I have spent hours googling and I am driving myself abit mad with it. It’s 3am in the morning
So I have found a very large guinea pig cage with a stand to keep it off the floor (I assume this would be warmer?) my bedroom is not the warmest of places, I would however put heating mats under it with temp control and thermostat (in the Amazon basket with the rest of the options). Do we think if I put some nice thick blankets around the cage sides and top, as well as inside this would trap some heat in?. I have also discovered that you can create a diy cage out of a large tub, I was thinking this may keep more heat in as it has no gaps in the walls (however this wouldn’t go on a cage stand obviously).
My room is very hot in the summer (the joys of the attic room), so I was thinking MAYBE my hoglet could have the plastic tub during the winter months to keep him warmer, and a cage in the summer months (honestly it’s hotter than **** in there, for the most part he won’t need heating in summer). I have scared myself into not getting a heat emitter nor putting a pet heating mat inside with him (if you guys do this please reassure me lol). The bottom of his cage/ tub would be all blanket so nice and snug, I have found a house that looks like a giraffe. I’m aware that ceramic bowls are better for them, and they need a big old wheel. I did find a double tier cage but since I have learned they cannot see very well and may injure themselves this is a no go!.
Any advise is absolutely welcome I’ve never had one before, I’ve had guineapigs, hamsters, got two dogs, cats. It’s very exciting


----------



## Emc (Nov 18, 2018)

Heat mats are not appropriate for hedgehogs (or really any animal for that matter - cold blooded included). Heat naturally comes from above, not below. So you will need a ceramic heat emitter; likely two (at either end of the enclosure) if your room is so cold - and most likely 150W also if you’re in the Uk, of course both controlled by thermostats. If it’s any reassurance, ceramic heat emitters are so much safer that heat mats once used properly (you don’t put a 150W bulb into a fitting only rated for 50W, keep it away from curtains or other fabric from touching the bulb, etc).

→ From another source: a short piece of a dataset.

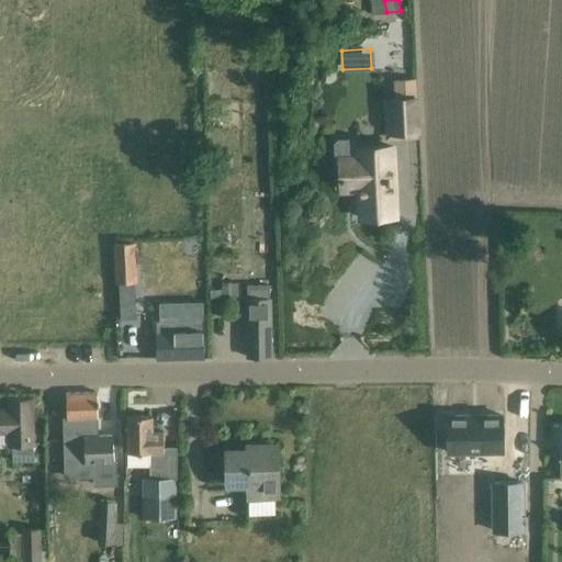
[(419,138),(416,78),(394,80),(395,98),(384,99),(386,141),(419,138)]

the minimum size for a hedgehog is also 8 square feet (or 4ft x 2ft) but keep in mind that this is bare minimum, so the bigger the better if possible. Bin cages are a fairly dated idea of housing hogs, and I’m honestly not sure there’s one even big enough for them if you follow the more appropriate, up to date minimums (hedgehogs are incredibly active animals!). Your hedgehog needs an appropriately sized living space for the entirety of the year, so I’m not sure if your plan of using a bin for winter is workable if even appropriate.

I think the best option for you is to actually stop looking at wire cages, and to instead look at getting a 4ft x 2ft (minimum!) wooden vivarium. These trap heat super well, and you’d only need one CHE to heat it. For reference: I have a hedgehog and Leopard gecko in an attic room and I live in Ireland - so similar issue to you wirh how cold it can get in the winter. If I turned off the room heater, I would need two 150W CHE bulbs to heat a 2 x 4 C&C cage just to keep it at 23C. Vs, my Leopard gecko is in a 4ft x 2ft wooden viv, and a singular 50W deep heat projector keeps his tank with a hot spot of 35C and a cool end in the low 20s with ease. So, get a wooden viv is my best advice haha.


----------